**AIM OF THE TASK**
Lines to restate from the data below: from the one containing "Меродавне штете/меродавне премије, 2020.: 40" to the one containing "U95CI_MI_UPTO_60, 2: 7.2 -> 5.59", both included. Give them again exactly, and only them.

(Beginning of INPUT DATA)

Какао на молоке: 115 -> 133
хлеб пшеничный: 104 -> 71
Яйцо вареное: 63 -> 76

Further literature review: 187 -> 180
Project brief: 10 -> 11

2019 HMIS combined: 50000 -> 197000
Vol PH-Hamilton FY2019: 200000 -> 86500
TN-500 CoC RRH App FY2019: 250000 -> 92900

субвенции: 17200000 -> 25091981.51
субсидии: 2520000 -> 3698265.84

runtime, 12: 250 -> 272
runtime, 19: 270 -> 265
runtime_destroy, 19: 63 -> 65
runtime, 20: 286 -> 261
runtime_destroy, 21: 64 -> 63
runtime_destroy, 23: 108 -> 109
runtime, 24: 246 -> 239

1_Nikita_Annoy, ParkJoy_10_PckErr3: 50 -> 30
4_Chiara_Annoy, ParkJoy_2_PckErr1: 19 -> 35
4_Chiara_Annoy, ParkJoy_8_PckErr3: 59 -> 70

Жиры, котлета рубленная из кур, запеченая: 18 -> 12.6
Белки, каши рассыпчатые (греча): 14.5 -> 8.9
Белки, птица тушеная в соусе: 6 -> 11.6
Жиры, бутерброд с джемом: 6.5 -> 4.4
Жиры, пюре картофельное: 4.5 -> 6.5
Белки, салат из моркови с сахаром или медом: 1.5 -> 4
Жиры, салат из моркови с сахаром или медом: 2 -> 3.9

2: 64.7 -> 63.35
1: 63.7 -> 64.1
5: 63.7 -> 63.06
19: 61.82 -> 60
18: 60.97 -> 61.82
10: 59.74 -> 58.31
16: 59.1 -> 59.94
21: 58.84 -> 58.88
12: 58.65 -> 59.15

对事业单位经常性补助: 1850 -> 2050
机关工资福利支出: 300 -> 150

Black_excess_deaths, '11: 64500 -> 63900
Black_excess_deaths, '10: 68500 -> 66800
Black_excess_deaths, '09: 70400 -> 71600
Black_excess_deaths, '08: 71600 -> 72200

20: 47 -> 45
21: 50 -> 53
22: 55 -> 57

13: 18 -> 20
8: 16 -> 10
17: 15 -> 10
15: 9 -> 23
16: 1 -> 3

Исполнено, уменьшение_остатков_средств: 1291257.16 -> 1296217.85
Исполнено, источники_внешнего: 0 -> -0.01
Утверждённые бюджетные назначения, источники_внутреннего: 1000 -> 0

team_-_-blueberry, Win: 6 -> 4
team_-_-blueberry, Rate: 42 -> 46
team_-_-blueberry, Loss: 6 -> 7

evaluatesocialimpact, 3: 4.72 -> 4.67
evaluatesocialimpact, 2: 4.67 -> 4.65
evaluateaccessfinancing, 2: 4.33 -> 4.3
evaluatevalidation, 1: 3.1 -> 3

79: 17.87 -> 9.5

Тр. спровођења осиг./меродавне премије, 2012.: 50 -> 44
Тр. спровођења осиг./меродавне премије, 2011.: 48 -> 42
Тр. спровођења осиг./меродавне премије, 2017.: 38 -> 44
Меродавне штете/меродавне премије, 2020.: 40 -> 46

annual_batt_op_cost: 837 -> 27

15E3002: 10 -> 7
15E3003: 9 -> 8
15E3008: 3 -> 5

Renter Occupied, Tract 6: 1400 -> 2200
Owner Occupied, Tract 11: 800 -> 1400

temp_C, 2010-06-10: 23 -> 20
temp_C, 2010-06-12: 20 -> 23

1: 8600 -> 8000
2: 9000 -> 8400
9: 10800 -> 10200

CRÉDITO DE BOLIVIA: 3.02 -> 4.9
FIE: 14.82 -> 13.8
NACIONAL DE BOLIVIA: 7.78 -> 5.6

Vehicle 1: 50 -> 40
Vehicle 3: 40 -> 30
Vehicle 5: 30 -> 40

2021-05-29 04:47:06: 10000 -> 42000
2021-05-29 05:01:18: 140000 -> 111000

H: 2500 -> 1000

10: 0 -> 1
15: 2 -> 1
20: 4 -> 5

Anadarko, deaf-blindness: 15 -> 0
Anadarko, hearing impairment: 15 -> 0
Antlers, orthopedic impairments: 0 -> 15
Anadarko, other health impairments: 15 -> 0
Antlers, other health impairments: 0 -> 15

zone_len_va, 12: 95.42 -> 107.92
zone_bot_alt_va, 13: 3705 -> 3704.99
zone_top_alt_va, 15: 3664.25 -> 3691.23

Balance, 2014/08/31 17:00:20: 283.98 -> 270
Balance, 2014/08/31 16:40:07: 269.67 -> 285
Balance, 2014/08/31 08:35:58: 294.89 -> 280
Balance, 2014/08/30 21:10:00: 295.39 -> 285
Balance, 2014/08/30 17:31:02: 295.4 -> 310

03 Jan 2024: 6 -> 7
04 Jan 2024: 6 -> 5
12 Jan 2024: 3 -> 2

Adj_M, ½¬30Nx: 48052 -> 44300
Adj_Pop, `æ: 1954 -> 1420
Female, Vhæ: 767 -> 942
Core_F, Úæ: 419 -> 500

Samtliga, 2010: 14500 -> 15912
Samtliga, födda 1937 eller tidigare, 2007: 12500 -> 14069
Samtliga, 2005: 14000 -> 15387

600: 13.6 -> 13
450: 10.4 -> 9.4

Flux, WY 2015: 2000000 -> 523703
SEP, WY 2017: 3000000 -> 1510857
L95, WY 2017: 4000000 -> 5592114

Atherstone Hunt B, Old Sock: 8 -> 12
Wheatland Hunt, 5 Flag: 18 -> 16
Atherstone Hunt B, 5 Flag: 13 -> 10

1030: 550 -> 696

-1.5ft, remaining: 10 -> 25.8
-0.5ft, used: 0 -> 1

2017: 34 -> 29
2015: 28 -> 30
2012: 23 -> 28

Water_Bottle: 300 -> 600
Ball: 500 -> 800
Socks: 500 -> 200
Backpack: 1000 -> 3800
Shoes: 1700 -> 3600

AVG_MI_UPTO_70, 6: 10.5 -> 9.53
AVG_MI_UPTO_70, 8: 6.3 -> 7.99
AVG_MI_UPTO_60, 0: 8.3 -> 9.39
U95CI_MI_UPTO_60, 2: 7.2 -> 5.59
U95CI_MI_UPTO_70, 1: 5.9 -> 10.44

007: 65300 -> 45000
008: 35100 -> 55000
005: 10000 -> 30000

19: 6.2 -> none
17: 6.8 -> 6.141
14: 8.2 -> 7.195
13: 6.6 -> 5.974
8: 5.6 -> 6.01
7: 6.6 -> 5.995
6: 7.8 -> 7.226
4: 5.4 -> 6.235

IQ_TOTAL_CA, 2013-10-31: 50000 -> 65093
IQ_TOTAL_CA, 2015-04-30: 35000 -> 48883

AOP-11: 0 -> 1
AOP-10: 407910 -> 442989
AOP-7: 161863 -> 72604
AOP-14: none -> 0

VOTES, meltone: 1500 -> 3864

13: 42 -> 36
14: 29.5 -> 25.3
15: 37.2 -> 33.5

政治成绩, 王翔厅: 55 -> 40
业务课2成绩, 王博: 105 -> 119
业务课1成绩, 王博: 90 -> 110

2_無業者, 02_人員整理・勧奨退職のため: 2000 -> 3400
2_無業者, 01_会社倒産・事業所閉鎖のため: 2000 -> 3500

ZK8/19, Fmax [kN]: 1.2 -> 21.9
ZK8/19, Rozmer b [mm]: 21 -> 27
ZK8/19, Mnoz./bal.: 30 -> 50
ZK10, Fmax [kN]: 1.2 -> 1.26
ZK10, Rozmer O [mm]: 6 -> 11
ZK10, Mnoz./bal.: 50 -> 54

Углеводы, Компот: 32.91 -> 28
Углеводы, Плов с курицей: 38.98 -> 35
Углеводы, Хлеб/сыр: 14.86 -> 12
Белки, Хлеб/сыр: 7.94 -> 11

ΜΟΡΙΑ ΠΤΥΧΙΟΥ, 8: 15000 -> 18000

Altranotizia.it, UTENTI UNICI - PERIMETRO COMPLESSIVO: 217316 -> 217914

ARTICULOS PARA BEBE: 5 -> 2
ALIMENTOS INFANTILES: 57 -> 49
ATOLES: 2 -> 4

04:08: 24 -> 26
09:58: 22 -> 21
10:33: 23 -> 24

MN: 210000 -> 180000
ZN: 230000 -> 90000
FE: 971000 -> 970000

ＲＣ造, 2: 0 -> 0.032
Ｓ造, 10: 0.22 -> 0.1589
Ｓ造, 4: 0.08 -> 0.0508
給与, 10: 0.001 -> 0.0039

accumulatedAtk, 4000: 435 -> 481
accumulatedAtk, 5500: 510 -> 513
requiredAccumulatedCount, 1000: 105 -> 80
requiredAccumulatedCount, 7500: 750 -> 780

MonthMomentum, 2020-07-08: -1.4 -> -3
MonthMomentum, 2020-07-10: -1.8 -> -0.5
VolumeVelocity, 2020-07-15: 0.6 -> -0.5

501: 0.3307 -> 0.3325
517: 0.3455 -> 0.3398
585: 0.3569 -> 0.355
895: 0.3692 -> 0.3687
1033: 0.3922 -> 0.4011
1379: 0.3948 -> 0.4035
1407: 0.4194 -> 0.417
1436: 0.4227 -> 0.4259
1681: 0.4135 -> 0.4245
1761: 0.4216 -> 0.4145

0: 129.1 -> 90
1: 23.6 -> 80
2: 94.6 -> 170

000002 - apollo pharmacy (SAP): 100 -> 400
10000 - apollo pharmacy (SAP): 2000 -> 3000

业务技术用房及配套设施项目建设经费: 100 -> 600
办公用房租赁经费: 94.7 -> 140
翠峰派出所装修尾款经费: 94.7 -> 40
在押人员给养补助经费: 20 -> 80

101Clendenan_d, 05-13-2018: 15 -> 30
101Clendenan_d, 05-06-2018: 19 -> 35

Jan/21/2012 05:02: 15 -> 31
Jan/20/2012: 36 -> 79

(End of INPUT DATA)

**OUTPUT OF THE TASK**
Меродавне штете/меродавне премије, 2020.: 40 -> 46

annual_batt_op_cost: 837 -> 27

15E3002: 10 -> 7
15E3003: 9 -> 8
15E3008: 3 -> 5

Renter Occupied, Tract 6: 1400 -> 2200
Owner Occupied, Tract 11: 800 -> 1400

temp_C, 2010-06-10: 23 -> 20
temp_C, 2010-06-12: 20 -> 23

1: 8600 -> 8000
2: 9000 -> 8400
9: 10800 -> 10200

CRÉDITO DE BOLIVIA: 3.02 -> 4.9
FIE: 14.82 -> 13.8
NACIONAL DE BOLIVIA: 7.78 -> 5.6

Vehicle 1: 50 -> 40
Vehicle 3: 40 -> 30
Vehicle 5: 30 -> 40

2021-05-29 04:47:06: 10000 -> 42000
2021-05-29 05:01:18: 140000 -> 111000

H: 2500 -> 1000

10: 0 -> 1
15: 2 -> 1
20: 4 -> 5

Anadarko, deaf-blindness: 15 -> 0
Anadarko, hearing impairment: 15 -> 0
Antlers, orthopedic impairments: 0 -> 15
Anadarko, other health impairments: 15 -> 0
Antlers, other health impairments: 0 -> 15

zone_len_va, 12: 95.42 -> 107.92
zone_bot_alt_va, 13: 3705 -> 3704.99
zone_top_alt_va, 15: 3664.25 -> 3691.23

Balance, 2014/08/31 17:00:20: 283.98 -> 270
Balance, 2014/08/31 16:40:07: 269.67 -> 285
Balance, 2014/08/31 08:35:58: 294.89 -> 280
Balance, 2014/08/30 21:10:00: 295.39 -> 285
Balance, 2014/08/30 17:31:02: 295.4 -> 310

03 Jan 2024: 6 -> 7
04 Jan 2024: 6 -> 5
12 Jan 2024: 3 -> 2

Adj_M, ½¬30Nx: 48052 -> 44300
Adj_Pop, `æ: 1954 -> 1420
Female, Vhæ: 767 -> 942
Core_F, Úæ: 419 -> 500

Samtliga, 2010: 14500 -> 15912
Samtliga, födda 1937 eller tidigare, 2007: 12500 -> 14069
Samtliga, 2005: 14000 -> 15387

600: 13.6 -> 13
450: 10.4 -> 9.4

Flux, WY 2015: 2000000 -> 523703
SEP, WY 2017: 3000000 -> 1510857
L95, WY 2017: 4000000 -> 5592114

Atherstone Hunt B, Old Sock: 8 -> 12
Wheatland Hunt, 5 Flag: 18 -> 16
Atherstone Hunt B, 5 Flag: 13 -> 10

1030: 550 -> 696

-1.5ft, remaining: 10 -> 25.8
-0.5ft, used: 0 -> 1

2017: 34 -> 29
2015: 28 -> 30
2012: 23 -> 28

Water_Bottle: 300 -> 600
Ball: 500 -> 800
Socks: 500 -> 200
Backpack: 1000 -> 3800
Shoes: 1700 -> 3600

AVG_MI_UPTO_70, 6: 10.5 -> 9.53
AVG_MI_UPTO_70, 8: 6.3 -> 7.99
AVG_MI_UPTO_60, 0: 8.3 -> 9.39
U95CI_MI_UPTO_60, 2: 7.2 -> 5.59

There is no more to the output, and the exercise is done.